Stored data entries
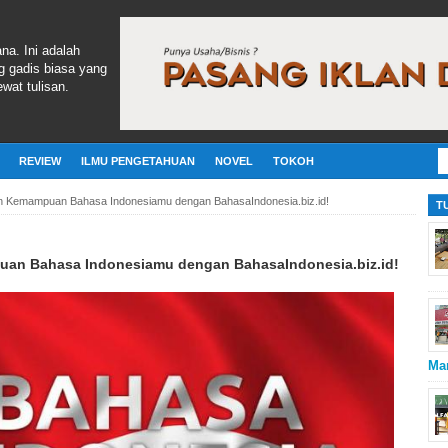
ana. Ini adalah
g gadis biasa yang
wat tulisan.
REVIEW
ILMU PENGETAHUAN
NOVEL
TOKOH
n Kemampuan Bahasa Indonesiamu dengan BahasaIndonesia.biz.id!
T
an Bahasa Indonesiamu dengan BahasaIndonesia.biz.id!
Ma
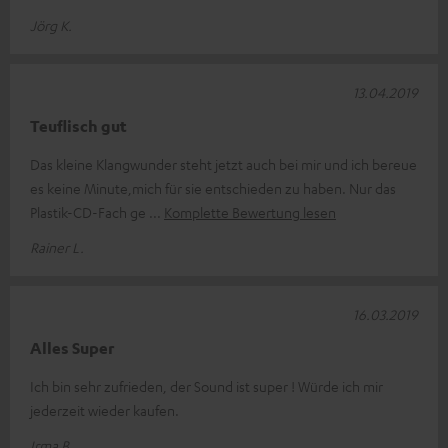
Jörg K.
13.04.2019
Teuflisch gut
Das kleine Klangwunder steht jetzt auch bei mir und ich bereue
es keine Minute,mich für sie entschieden zu haben. Nur das
Plastik-CD-Fach ge
Komplette Bewertung lesen
Rainer L.
16.03.2019
Alles Super
Ich bin sehr zufrieden, der Sound ist super ! Würde ich mir
jederzeit wieder kaufen.
Irma B.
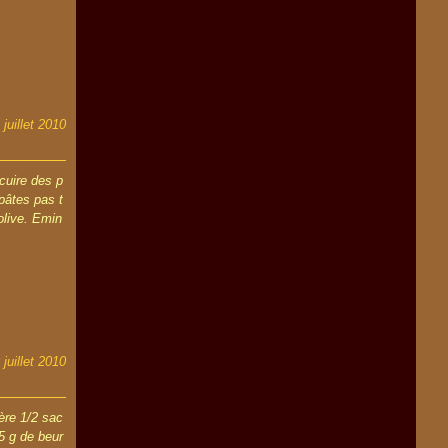
 juillet 2010
 cuire des p
 pâtes pas t
'olive. Emin
 juillet 2010
ère 1/2 sac
25 g de beur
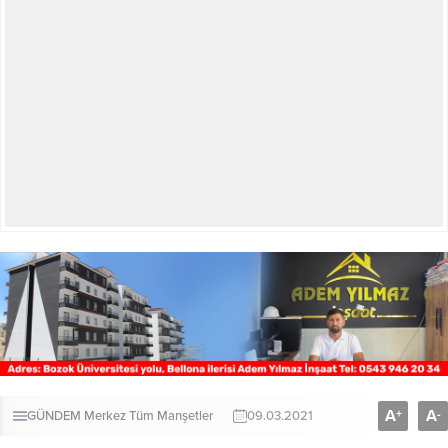
A
A
+
-
GÜNDEM
Merkez
Tüm Manşetler
09.03.2021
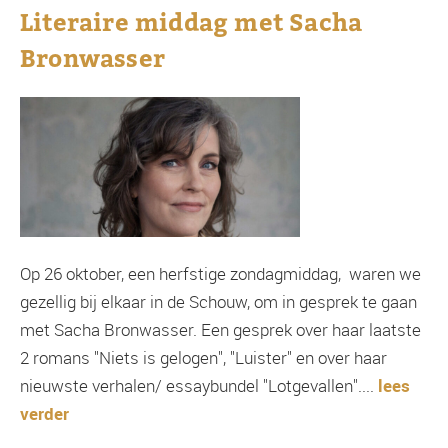
Literaire middag met Sacha
Bronwasser
Op 26 oktober, een herfstige zondagmiddag, waren we
gezellig bij elkaar in de Schouw, om in gesprek te gaan
met Sacha Bronwasser. Een gesprek over haar laatste
2 romans "Niets is gelogen", "Luister" en over haar
nieuwste verhalen/ essaybundel "Lotgevallen"....
lees
verder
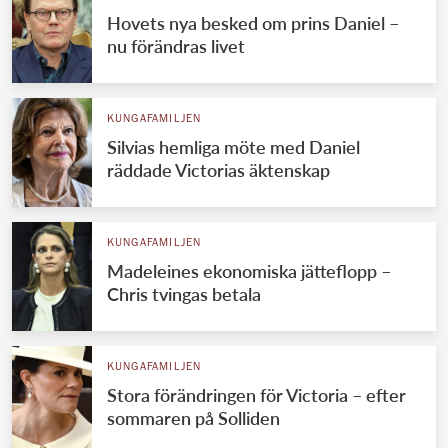
Hovets nya besked om prins Daniel –
nu förändras livet
KUNGAFAMILJEN
Silvias hemliga möte med Daniel
räddade Victorias äktenskap
KUNGAFAMILJEN
Madeleines ekonomiska jätteflopp –
Chris tvingas betala
KUNGAFAMILJEN
Stora förändringen för Victoria – efter
sommaren på Solliden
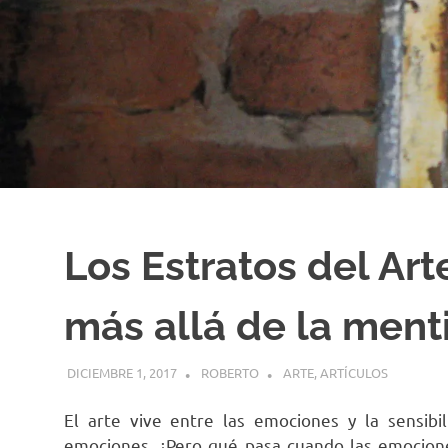
Los Estratos del Ar
más allá de la menti
DICIEMBRE 1, 2017
ROBERTO
ARTE
,
ARTÍCULOS
El arte vive entre las emociones y la sensibi
emociones. ¿Pero qué pasa cuando las emocione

- [Required action] Write all the lines above out again exactly, minus the images.

- [Task result]
ana. Ini adalah
g gadis biasa yang
wat tulisan.
REVIEW
ILMU PENGETAHUAN
NOVEL
TOKOH
n Kemampuan Bahasa Indonesiamu dengan BahasaIndonesia.biz.id!
T
an Bahasa Indonesiamu dengan BahasaIndonesia.biz.id!
Ma
Jörg K.
13.04.2019
Teuflisch gut
Das kleine Klangwunder steht jetzt auch bei mir und ich bereue
es keine Minute,mich für sie entschieden zu haben. Nur das
Plastik-CD-Fach ge
Komplette Bewertung lesen
Rainer L.
16.03.2019
Alles Super
Ich bin sehr zufrieden, der Sound ist super ! Würde ich mir
jederzeit wieder kaufen.
Irma B.
 juillet 2010
 cuire des p
 pâtes pas t
'olive. Emin
 juillet 2010
ère 1/2 sac
25 g de beur
A
A
+
-
GÜNDEM
Merkez
Tüm Manşetler
09.03.2021
Literaire middag met Sacha
Bronwasser
Op 26 oktober, een herfstige zondagmiddag, waren we
gezellig bij elkaar in de Schouw, om in gesprek te gaan
met Sacha Bronwasser. Een gesprek over haar laatste
2 romans "Niets is gelogen", "Luister" en over haar
nieuwste verhalen/ essaybundel "Lotgevallen"....
lees
verder
Hovets nya besked om prins Daniel –
nu förändras livet
KUNGAFAMILJEN
Silvias hemliga möte med Daniel
räddade Victorias äktenskap
KUNGAFAMILJEN
Madeleines ekonomiska jätteflopp –
Chris tvingas betala
KUNGAFAMILJEN
Stora förändringen för Victoria – efter
sommaren på Solliden
Los Estratos del Ar
más allá de la menti
DICIEMBRE 1, 2017
ROBERTO
ARTE
,
ARTÍCULOS
El arte vive entre las emociones y la sensibi
emociones. ¿Pero qué pasa cuando las emocione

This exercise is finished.